Task description -> Return the lines below that contain the word "labels".

Information supplied ->
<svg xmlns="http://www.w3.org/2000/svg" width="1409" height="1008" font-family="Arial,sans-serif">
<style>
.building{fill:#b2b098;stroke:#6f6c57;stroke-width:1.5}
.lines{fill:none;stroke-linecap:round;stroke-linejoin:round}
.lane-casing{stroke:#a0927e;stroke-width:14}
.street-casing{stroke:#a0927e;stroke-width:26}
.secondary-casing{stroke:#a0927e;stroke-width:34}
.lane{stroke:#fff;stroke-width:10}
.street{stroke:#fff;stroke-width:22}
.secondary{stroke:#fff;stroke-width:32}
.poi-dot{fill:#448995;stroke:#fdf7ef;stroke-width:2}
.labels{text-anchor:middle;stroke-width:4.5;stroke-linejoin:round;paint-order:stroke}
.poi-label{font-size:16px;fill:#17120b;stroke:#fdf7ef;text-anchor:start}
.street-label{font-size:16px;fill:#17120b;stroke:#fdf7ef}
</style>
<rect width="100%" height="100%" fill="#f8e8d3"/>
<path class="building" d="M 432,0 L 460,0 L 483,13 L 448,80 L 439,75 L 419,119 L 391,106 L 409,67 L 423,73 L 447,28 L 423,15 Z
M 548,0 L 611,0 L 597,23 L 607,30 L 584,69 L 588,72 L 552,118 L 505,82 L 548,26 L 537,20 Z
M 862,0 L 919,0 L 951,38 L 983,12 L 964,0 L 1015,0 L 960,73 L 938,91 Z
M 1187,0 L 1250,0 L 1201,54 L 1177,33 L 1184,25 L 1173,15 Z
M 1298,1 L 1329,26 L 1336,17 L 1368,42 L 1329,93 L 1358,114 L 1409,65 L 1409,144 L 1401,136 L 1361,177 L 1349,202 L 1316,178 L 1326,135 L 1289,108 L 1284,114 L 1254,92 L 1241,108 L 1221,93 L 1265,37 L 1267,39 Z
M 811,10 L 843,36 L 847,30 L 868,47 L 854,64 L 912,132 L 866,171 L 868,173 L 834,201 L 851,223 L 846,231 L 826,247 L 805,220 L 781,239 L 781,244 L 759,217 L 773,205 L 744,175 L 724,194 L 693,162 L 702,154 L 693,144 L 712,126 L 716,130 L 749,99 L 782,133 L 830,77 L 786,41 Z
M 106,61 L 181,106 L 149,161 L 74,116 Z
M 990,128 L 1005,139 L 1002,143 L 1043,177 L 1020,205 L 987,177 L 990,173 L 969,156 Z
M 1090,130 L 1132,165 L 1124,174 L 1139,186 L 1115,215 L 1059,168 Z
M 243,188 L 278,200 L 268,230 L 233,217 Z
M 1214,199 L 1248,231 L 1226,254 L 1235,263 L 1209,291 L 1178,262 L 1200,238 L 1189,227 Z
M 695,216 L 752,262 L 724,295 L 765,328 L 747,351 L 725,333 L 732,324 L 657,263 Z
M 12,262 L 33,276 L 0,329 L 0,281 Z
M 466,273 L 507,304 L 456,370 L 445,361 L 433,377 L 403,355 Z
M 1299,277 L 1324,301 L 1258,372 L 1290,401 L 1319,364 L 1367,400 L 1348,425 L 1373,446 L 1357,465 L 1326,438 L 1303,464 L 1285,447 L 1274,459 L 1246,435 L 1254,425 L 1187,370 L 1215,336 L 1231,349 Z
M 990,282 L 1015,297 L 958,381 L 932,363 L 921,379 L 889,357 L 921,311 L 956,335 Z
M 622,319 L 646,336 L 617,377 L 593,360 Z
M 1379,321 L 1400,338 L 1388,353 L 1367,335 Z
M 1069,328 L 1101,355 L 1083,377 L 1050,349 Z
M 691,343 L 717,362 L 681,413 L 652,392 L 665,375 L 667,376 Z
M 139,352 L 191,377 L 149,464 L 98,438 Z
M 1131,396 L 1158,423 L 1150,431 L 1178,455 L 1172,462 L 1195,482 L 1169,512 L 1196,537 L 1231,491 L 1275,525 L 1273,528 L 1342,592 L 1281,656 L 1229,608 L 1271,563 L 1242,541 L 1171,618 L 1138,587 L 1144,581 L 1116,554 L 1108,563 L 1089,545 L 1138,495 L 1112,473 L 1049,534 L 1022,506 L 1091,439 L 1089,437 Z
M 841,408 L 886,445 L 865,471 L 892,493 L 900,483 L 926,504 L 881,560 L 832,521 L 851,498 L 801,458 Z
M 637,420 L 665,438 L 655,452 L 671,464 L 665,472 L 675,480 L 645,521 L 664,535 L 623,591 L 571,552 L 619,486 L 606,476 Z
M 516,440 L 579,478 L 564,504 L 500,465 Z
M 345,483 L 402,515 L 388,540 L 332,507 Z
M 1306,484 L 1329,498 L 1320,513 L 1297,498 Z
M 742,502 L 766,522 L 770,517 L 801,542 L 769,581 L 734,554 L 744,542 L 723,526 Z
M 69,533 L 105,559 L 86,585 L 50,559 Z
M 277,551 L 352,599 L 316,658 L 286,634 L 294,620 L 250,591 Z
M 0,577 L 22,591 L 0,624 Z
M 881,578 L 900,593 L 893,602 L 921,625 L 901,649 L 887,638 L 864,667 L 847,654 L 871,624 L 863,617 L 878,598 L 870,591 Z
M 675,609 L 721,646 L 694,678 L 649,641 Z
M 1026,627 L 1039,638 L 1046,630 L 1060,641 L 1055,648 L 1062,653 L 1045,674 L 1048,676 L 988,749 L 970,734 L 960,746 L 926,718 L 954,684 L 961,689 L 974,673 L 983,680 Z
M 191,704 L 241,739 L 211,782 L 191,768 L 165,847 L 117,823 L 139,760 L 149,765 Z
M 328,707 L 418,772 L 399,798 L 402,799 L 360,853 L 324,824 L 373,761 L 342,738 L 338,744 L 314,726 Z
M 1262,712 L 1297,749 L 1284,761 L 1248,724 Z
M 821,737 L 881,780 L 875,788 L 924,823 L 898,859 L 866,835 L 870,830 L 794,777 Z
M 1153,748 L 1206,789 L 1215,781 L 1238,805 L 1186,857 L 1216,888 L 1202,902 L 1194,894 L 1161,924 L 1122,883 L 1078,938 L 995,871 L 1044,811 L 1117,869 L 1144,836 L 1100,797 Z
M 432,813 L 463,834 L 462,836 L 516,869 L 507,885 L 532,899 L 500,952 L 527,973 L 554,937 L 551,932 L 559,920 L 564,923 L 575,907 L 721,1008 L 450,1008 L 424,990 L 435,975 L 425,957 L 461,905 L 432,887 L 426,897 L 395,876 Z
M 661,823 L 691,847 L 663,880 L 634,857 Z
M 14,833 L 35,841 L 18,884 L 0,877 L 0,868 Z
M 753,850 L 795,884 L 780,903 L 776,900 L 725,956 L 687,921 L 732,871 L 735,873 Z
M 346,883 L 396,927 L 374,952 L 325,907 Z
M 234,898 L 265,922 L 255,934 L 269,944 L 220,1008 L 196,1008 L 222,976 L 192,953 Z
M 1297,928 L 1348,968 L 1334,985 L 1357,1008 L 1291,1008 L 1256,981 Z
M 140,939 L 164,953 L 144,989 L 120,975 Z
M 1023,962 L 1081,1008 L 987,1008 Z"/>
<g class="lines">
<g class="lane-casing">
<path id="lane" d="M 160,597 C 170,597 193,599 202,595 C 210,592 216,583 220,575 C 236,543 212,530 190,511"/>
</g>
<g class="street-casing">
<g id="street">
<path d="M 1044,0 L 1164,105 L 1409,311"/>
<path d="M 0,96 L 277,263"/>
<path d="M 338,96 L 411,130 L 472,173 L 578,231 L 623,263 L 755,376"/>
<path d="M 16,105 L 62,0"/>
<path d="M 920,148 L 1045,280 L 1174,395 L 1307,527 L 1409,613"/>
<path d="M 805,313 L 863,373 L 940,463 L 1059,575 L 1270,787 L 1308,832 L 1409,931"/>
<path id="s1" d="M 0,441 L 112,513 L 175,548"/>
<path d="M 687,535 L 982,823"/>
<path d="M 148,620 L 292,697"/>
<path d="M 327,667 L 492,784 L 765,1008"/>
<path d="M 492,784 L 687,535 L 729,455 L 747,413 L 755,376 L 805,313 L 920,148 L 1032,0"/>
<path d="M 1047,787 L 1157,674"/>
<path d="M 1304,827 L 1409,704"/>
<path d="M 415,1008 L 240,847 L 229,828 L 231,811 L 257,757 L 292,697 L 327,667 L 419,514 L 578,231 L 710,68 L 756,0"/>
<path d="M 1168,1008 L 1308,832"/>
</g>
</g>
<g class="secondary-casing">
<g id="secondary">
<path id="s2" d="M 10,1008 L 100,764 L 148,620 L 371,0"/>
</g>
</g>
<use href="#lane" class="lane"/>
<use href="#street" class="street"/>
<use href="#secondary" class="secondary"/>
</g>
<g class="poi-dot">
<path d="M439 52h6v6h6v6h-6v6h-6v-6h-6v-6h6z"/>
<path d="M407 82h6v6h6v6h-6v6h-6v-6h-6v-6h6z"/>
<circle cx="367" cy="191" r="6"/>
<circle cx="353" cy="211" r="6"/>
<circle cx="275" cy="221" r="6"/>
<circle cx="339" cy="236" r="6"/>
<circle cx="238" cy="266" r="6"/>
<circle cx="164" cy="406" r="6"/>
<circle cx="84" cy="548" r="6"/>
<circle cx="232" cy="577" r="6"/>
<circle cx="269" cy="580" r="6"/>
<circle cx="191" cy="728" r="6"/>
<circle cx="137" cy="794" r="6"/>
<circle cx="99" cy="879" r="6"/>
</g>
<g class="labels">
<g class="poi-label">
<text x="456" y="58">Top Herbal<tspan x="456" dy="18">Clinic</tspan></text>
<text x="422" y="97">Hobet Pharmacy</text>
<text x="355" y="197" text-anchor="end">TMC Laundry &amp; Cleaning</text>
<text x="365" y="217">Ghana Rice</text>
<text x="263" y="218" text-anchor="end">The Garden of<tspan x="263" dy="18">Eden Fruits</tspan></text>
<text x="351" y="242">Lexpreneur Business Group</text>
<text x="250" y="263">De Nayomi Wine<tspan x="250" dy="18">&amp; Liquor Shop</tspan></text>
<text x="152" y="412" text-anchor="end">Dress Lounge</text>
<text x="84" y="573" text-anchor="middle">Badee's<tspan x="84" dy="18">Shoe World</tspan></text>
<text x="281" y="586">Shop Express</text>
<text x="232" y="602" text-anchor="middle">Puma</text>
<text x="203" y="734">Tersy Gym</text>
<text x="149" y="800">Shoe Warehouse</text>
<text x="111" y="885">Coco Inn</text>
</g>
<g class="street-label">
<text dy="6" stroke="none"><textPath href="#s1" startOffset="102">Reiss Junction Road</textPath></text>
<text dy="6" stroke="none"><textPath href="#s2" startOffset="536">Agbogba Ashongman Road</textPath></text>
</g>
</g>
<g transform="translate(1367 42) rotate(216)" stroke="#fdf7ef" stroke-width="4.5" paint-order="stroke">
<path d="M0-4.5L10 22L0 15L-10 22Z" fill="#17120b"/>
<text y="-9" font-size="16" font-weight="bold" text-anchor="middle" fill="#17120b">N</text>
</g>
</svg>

Your solution ->
.labels{text-anchor:middle;stroke-width:4.5;stroke-linejoin:round;paint-order:stroke}
<g class="labels">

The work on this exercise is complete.